Он неустанно подмечал ее настроения, переход одного выражения лица в другое, бесконечное разнообразие внешних проявлений. Она бывала игрива, бывала девственно скромна. Иногда — величественная статная матрона, иногда — неугомонный ребенок, требующий новых игрушек. Как прелестна она бывала, примеряя шляпку, или пояс, или платье, которые он намеревался ей купить, как искренне смеялась, восхищаясь собой.
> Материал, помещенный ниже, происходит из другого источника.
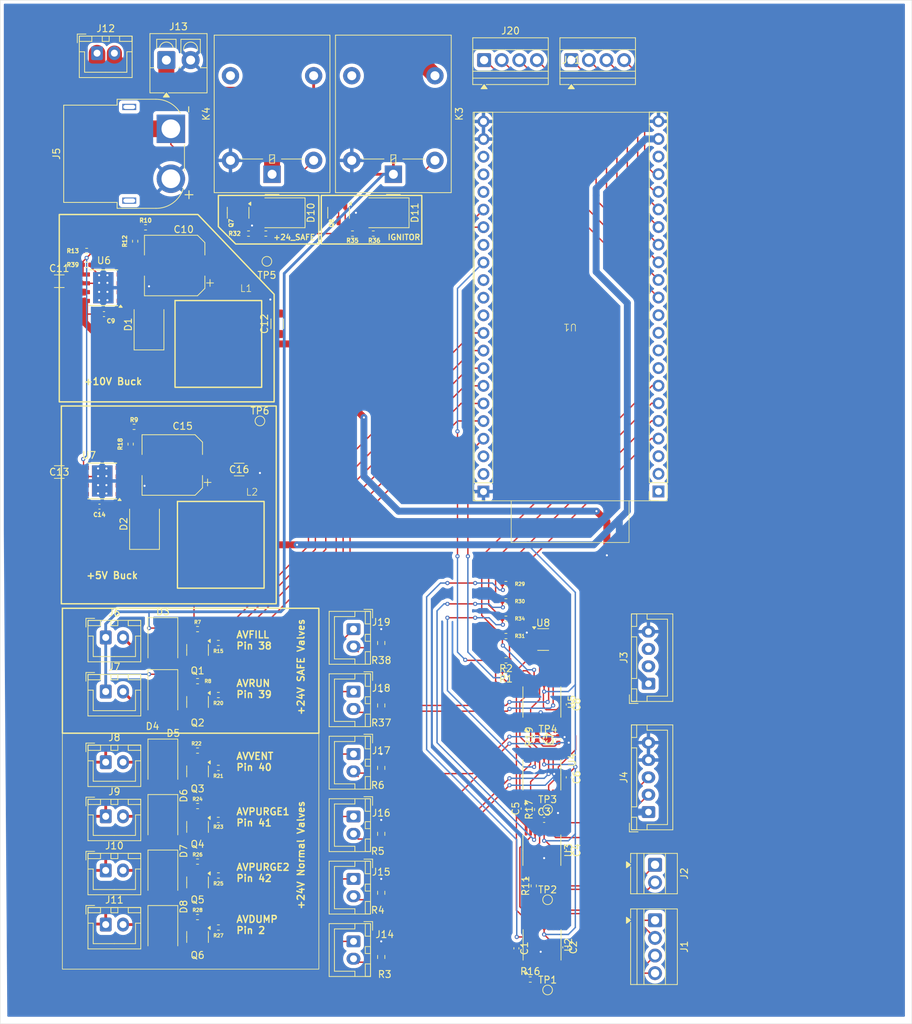
<source format=kicad_pcb>
(kicad_pcb
	(version 20241229)
	(generator "pcbnew")
	(generator_version "9.0")
	(general
		(thickness 1.6)
		(legacy_teardrops no)
	)
	(paper "A4")
	(title_block
		(title "Nexus PCB")
		(rev "0.1.0")
		(company "Queen's Rocket Engineering Team")
		(comment 1 "Rough Draft")
	)
	(layers
		(0 "F.Cu" signal)
		(2 "B.Cu" signal)
		(9 "F.Adhes" user "F.Adhesive")
		(11 "B.Adhes" user "B.Adhesive")
		(13 "F.Paste" user)
		(15 "B.Paste" user)
		(5 "F.SilkS" user "F.Silkscreen")
		(7 "B.SilkS" user "B.Silkscreen")
		(1 "F.Mask" user)
		(3 "B.Mask" user)
		(17 "Dwgs.User" user "User.Drawings")
		(19 "Cmts.User" user "User.Comments")
		(21 "Eco1.User" user "User.Eco1")
		(23 "Eco2.User" user "User.Eco2")
		(25 "Edge.Cuts" user)
		(27 "Margin" user)
		(31 "F.CrtYd" user "F.Courtyard")
		(29 "B.CrtYd" user "B.Courtyard")
		(35 "F.Fab" user)
		(33 "B.Fab" user)
		(39 "User.1" user)
		(41 "User.2" user)
		(43 "User.3" user)
		(45 "User.4" user)
	)
	(setup
		(pad_to_mask_clearance 0)
		(allow_soldermask_bridges_in_footprints no)
		(tenting front back)
		(pcbplotparams
			(layerselection 0x00000000_00000000_55555555_5755f5ff)
			(plot_on_all_layers_selection 0x00000000_00000000_00000000_00000000)
			(disableapertmacros no)
			(usegerberextensions no)
			(usegerberattributes yes)
			(usegerberadvancedattributes yes)
			(creategerberjobfile yes)
			(dashed_line_dash_ratio 12.000000)
			(dashed_line_gap_ratio 3.000000)
			(svgprecision 4)
			(plotframeref no)
			(mode 1)
			(useauxorigin no)
			(hpglpennumber 1)
			(hpglpenspeed 20)
			(hpglpendiameter 15.000000)
			(pdf_front_fp_property_popups yes)
			(pdf_back_fp_property_popups yes)
			(pdf_metadata yes)
			(pdf_single_document no)
			(dxfpolygonmode yes)
			(dxfimperialunits yes)
			(dxfusepcbnewfont yes)
			(psnegative no)
			(psa4output no)
			(plot_black_and_white yes)
			(plotinvisibletext no)
			(sketchpadsonfab no)
			(plotpadnumbers no)
			(hidednponfab no)
			(sketchdnponfab yes)
			(crossoutdnponfab yes)
			(subtractmaskfromsilk no)
			(outputformat 1)
			(mirror no)
			(drillshape 1)
			(scaleselection 1)
			(outputdirectory "")
		)
	)
	(net 0 "")
	(net 1 "+3.3V")
	(net 2 "GND")
	(net 3 "+5V")
	(net 4 "+10V")
	(net 5 "+24V")
	(net 6 "Net-(U7-BOOT)")
	(net 7 "Net-(D2-K)")
	(net 8 "VALVE_1_RET")
	(net 9 "+24V_SAFE")
	(net 10 "VALVE_2_RET")
	(net 11 "VALVE_3_RET")
	(net 12 "VALVE_4_RET")
	(net 13 "VALVE_5_RET")
	(net 14 "VALVE_6_RET")
	(net 15 "/ADC Circuitry/ADC1_AIN2")
	(net 16 "/ADC Circuitry/ADC1_AIN0")
	(net 17 "/ADC Circuitry/ADC1_AIN3")
	(net 18 "/ADC Circuitry/ADC1_AIN1")
	(net 19 "/ADC Circuitry/ADC2_AIN2")
	(net 20 "/ADC Circuitry/ADC2_AIN3")
	(net 21 "LC_FILL_+")
	(net 22 "LC_FILL_-")
	(net 23 "LC_THRUST_+")
	(net 24 "LC_THRUST_-")
	(net 25 "/Ignitor Control/IGNITOR_SOURCE")
	(net 26 "PT_READING_1")
	(net 27 "PT_READING_2")
	(net 28 "PT_READING_3")
	(net 29 "PT_READING_4")
	(net 30 "PT_READING_5")
	(net 31 "PT_READING_6")
	(net 32 "/ESP32 Breakout/PIN8_BREAKOUT")
	(net 33 "/ESP32 Breakout/PIN9_BREAKOUT")
	(net 34 "/ESP32 Breakout/PIN13_BREAKOUT")
	(net 35 "/ESP32 Breakout/PIN11_BREAKOUT")
	(net 36 "/ESP32 Breakout/PIN10_BREAKOUT")
	(net 37 "/ESP32 Breakout/PIN12_BREAKOUT")
	(net 38 "unconnected-(K4-Pad4)")
	(net 39 "Net-(Q1-G)")
	(net 40 "Net-(Q2-G)")
	(net 41 "Net-(Q3-G)")
	(net 42 "Net-(Q4-G)")
	(net 43 "Net-(Q5-G)")
	(net 44 "Net-(Q6-G)")
	(net 45 "I2C_SDA")
	(net 46 "I2C_SCL")
	(net 47 "Net-(U7-VSENSE)")
	(net 48 "Net-(U3-RESET)")
	(net 49 "/Power Regulation/VREG_EN")
	(net 50 "VALVE_1_CTL")
	(net 51 "Net-(U2-RESET)")
	(net 52 "Net-(U4-RESET)")
	(net 53 "Net-(U5-RESET)")
	(net 54 "VALVE_2_CTL")
	(net 55 "VALVE_3_CTL")
	(net 56 "VALVE_4_CTL")
	(net 57 "VALVE_5_CTL")
	(net 58 "VALVE_6_CTL")
	(net 59 "I2C_DRDY_ADC1")
	(net 60 "I2C_DRDY_ADC2")
	(net 61 "I2C_DRDY_ADC4")
	(net 62 "SAFE_24V_CTL")
	(net 63 "I2C_DRDY_ADC3")
	(net 64 "IGNITOR_CTL")
	(net 65 "unconnected-(U1-GPIO16{slash}XTAL_32K_N-Pad16)")
	(net 66 "unconnected-(U1-GPIO44-Pad44)")
	(net 67 "unconnected-(U1-GPIO15{slash}XTAL_32K_P-Pad15)")
	(net 68 "unconnected-(U1-GPIO21-Pad21)")
	(net 69 "unconnected-(U1-GPIO18-Pad18)")
	(net 70 "unconnected-(U1-GPIO20{slash}USB_D+-Pad20)")
	(net 71 "unconnected-(U1-GPIO19{slash}USB_D--Pad19)")
	(net 72 "unconnected-(U1-GPIO45-Pad45)")
	(net 73 "unconnected-(U1-GPIO14-Pad14)")
	(net 74 "unconnected-(U1-GPIO17-Pad17)")
	(net 75 "unconnected-(U2-REFP-Pad9)")
	(net 76 "unconnected-(U2-REFN-Pad8)")
	(net 77 "unconnected-(U3-REFP-Pad9)")
	(net 78 "unconnected-(U3-REFN-Pad8)")
	(net 79 "unconnected-(U4-REFN-Pad8)")
	(net 80 "unconnected-(U4-REFP-Pad9)")
	(net 81 "unconnected-(U5-REFN-Pad8)")
	(net 82 "unconnected-(U5-REFP-Pad9)")
	(net 83 "unconnected-(U6-NC-Pad2)")
	(net 84 "unconnected-(U6-NC-Pad3)")
	(net 85 "unconnected-(U7-NC-Pad3)")
	(net 86 "unconnected-(U7-NC-Pad2)")
	(net 87 "unconnected-(U1-VDD3V3_1-Pad3V3_1)")
	(net 88 "unconnected-(U1-VDD3V3_2-Pad3V3_2)")
	(net 89 "unconnected-(U1-PadRST)")
	(net 90 "unconnected-(K3-Pad4)")
	(net 91 "/Ignitor Control/IGNITOR_RLY_+VE")
	(net 92 "/Ignitor Control/IGNITOR_CTL_FET")
	(net 93 "/Power Regulation/LOCKOUT_RLY_+VE")
	(net 94 "/Power Regulation/+24V_POST_LOCKOUT")
	(net 95 "/Power Regulation/LOCKOUT_RLY_CTRL_FET")
	(net 96 "/Power Regulation/+10V_REG_PH")
	(net 97 "/Power Regulation/+10V_REG_BOOT")
	(net 98 "/Power Regulation/+10V_SENSE")
	(net 99 "/ESP32 Breakout/PIN46_BREAKOUT")
	(net 100 "/ESP32 Breakout/PIN3_BREAKOUT")
	(net 101 "unconnected-(U1-GPIO43-Pad43)")
	(footprint "TestPoint:TestPoint_Pad_D1.0mm" (layer "F.Cu") (at 163.5 121.5))
	(footprint "Capacitor_SMD:C_0402_1005Metric" (layer "F.Cu") (at 98.8 87.9875 180))
	(footprint "Connector_AMASS:AMASS_XT60PW-F_1x02_P7.20mm_Horizontal" (layer "F.Cu") (at 109.1 33.5375 90))
	(footprint "Connector_JST:JST_XH_B2B-XH-A_1x02_P2.50mm_Vertical" (layer "F.Cu") (at 99.7 148.2125))
	(footprint "Resistor_SMD:R_0402_1005Metric" (layer "F.Cu") (at 157.44 106.6375 180))
	(footprint "Package_SO:TSSOP-16_4.4x5mm_P0.65mm" (layer "F.Cu") (at 162.65 151.1375 90))
	(footprint "Resistor_SMD:R_0603_1608Metric" (layer "F.Cu") (at 139.45 116.6375 90))
	(footprint "Connector_JST:JST_XH_B2B-XH-A_1x02_P2.50mm_Vertical" (layer "F.Cu") (at 99.7 140.4125))
	(footprint "Resistor_SMD:R_0402_1005Metric" (layer "F.Cu") (at 105.45 47.7375 180))
	(footprint "Connector_JST:JST_XH_B2B-XH-A_1x02_P2.50mm_Vertical" (layer "F.Cu") (at 99.7 132.6125))
	(footprint "Capacitor_SMD:C_1206_3216Metric" (layer "F.Cu") (at 93 55.5))
	(footprint "Package_SO:TSSOP-16_4.4x5mm_P0.65mm" (layer "F.Cu") (at 162.625 137.5 90))
	(footprint "Package_SO:TI_SO-PowerPAD-8_ThermalVias" (layer "F.Cu") (at 99.2 84.2875 180))
	(footprint "Diode_SMD:D_SMB" (layer "F.Cu") (at 107.95 107.6375 -90))
	(footprint "Capacitor_SMD:C_0402_1005Metric" (layer "F.Cu") (at 166.5 127 -90))
	(footprint "Resistor_SMD:R_0402_1005Metric" (layer "F.Cu") (at 96.94 53.1375))
	(footprint "Package_TO_SOT_SMD:SOT-23-3" (layer "F.Cu") (at 118.8 45.6375 -90))
	(footprint "Package_TO_SOT_SMD:SOT-23-3" (layer "F.Cu") (at 133.3 45.6375 -90))
	(footprint "Connector_JST:JST_XH_B2B-XH-A_1x02_P2.50mm_Vertical" (layer "F.Cu") (at 135.45 105.6375 -90))
	(footprint "Resistor_SMD:R_0402_1005Metric" (layer "F.Cu") (at 115.94 133.1375 180))
	(footprint "Resistor_SMD:R_0402_1005Metric" (layer "F.Cu") (at 157.45 110.1375 180))
	(footprint "Resistor_SMD:R_0603_1608Metric" (layer "F.Cu") (at 139.45 107.6375 90))
	(footprint "Resistor_SMD:R_0402_1005Metric" (layer "F.Cu") (at 103.3 78.9775 -90))
	(footprint "Resistor_SMD:R_0603_1608Metric" (layer "F.Cu") (at 139.45 135.1375 90))
	(footprint "Diode_SMD:D_SMB" (layer "F.Cu") (at 107.95 125.1375 -90))
	(footprint "Resistor_SMD:R_0402_1005Metric" (layer "F.Cu") (at 112.95 123.1375 180))
	(footprint "Resistor_SMD:R_0402_1005Metric" (layer "F.Cu") (at 112.94 147.1375 180))
	(footprint "Resistor_SMD:R_0402_1005Metric" (layer "F.Cu") (at 96.95 51.1375))
	(footprint "Resistor_SMD:R_0402_1005Metric" (layer "F.Cu") (at 157.45 111.6375 180))
	(footprint "TerminalBlock:TerminalBlock_Xinya_XY308-2.54-4P_1x04_P2.54mm_Horizontal" (layer "F.Cu") (at 154.29 23.6375))
	(footprint "Connector_JST:JST_XH_B2B-XH-A_1x02_P2.50mm_Vertical" (layer "F.Cu") (at 135.45 114.6375 -90))
	(footprint "TestPoint:TestPoint_Pad_D1.0mm" (layer "F.Cu") (at 121.95 75.6375))
	(footprint "Diode_SMD:D_SMB" (layer "F.Cu") (at 105.3 90.4875 90))
	(footprint "Resistor_SMD:R_0402_1005Metric"
		(layer "F.Cu")
		(uuid "65dca7f1-46a0-47e8-aad4-73d4acb0fbb7")
		(at 112.96 131.1375 180)
		(descr "Resistor SMD 0402 (1005 Metric), square (rectangular) end terminal, IPC_7351 nominal, (Body size source: IPC-SM-782 page 72, https://www.pcb-3d.com/wordpress/wp-content/uploads/ipc-sm-782a_amendment_1_and_2.pdf), generated with kicad-footprint-generator")
		(tags "resistor")
		(property "Reference" "R24"
			(at 0.01 1 0)
			(layer "F.SilkS")
			(uuid "0202416f-86b4-4206-8214-d177c65b89ba")
			(effects
				(font
					(size 0.5 0.5)
					(thickness 0.125)
				)
			)
		)
		(property "Value" "100k"
			(at 0 1.17 0)
			(layer "F.Fab")
			(uuid "a279ba8c-7af4-4479-9138-10448935b6e0")
			(effects
				(font
					(size 1 1)
					(thickness 0.15)
				)
			)
		)
		(property "Datasheet" ""
			(at 0 0 180)
			(unlocked yes)
			(layer "F.Fab")
			(hide yes)
			(uuid "ef1dc1dd-e6c4-4f1c-87b2-2f0d831a881a")
			(effects
				(font
					(size 1.27 1.27)
					(thickness 0.15)
				)
			)
		)
		(property "Description" "Resistor, small US symbol"
			(at 0 0 180)
			(unlocked yes)
			(layer "F.Fab")
			(hide yes)
			(uuid "04
... [834107 chars truncated]
</source>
Как мне повернуть голову, так? — спрашивала она немецкого художника, которого Кавалер поселил в доме, чтобы тот написал ее портрет.
Или так?
Входя в комнату, она, подобно знаменитой актрисе, знала, какой эффект произведет на людей ее появление. Это было ясно по той уверенности, с которой она входила, по рассчитанной медлительности, с которой поворачивала голову, прикладывала руку к щеке… вот так. Власть красоты.
Но какой именно красоты?
Не той, двумерной, для которой губительно наличие плоти: это красота линий, скелета, профиля, нежного разреза ноздрей и шелковистых волос. (Та красота, которая, когда пройдет первая молодость, должна придерживаться диеты, усилием воли сохранять стройность.) Эта красота рождена сознанием своего превосходства, классовой самоуверенности. Она говорит, я рождена не для того, чтобы угождать. Я рождена, чтобы мне угождали.
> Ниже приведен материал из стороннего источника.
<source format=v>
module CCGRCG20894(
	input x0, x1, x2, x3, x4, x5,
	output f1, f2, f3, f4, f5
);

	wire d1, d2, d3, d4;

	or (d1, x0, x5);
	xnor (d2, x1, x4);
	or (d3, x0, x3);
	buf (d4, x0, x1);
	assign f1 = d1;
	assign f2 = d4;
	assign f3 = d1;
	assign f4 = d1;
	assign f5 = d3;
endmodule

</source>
И не той, рожденной уходом, упорством, всяческими ухищрениями… но, в сущности, столь же авторитарной — той красоты, которой приходится отвоевывать место под солнцем, которая ничего не получает даром. Смысл такой красоты в объеме, она должна быть, не может быть ничем иным, кроме как плотью. (И со временем превращается в жир.) Эта красота заявляет о себе полураскрытыми губами, просящими, жаждущими прикосновения. Щедрая красота, тянущаяся к тому, кто ею восхищается. Я могу быть какой угодно, я хочу угождать тебе.
Красота возлюбленной Кавалера — скорее второго типа, наивная и царственная одновременно, — не нуждалась ни в завершенности, ни в полировке. Тем не менее с момента приезда девушка стала еще прекраснее (если такое возможно), ее красота цвела все пышнее, звенела чем-то чувственным, сочным, сверкала на солнце, так не похожем на английское. Возможно, раньше ей именно этого и не хватало — новой обстановки, нового восхищения и даже страданий (она плакала по Чарльзу, она по-настоящему любила его), невиданной прежде роскоши. Возможно, ей всегда следовало быть не скромным алмазиком, переданным на хранение осторожному, нервному дилетанту, обитателю лондонского предместья, чтобы разливать чай за его столом, — а драгоценностью, предметом гордости великого коллекционера.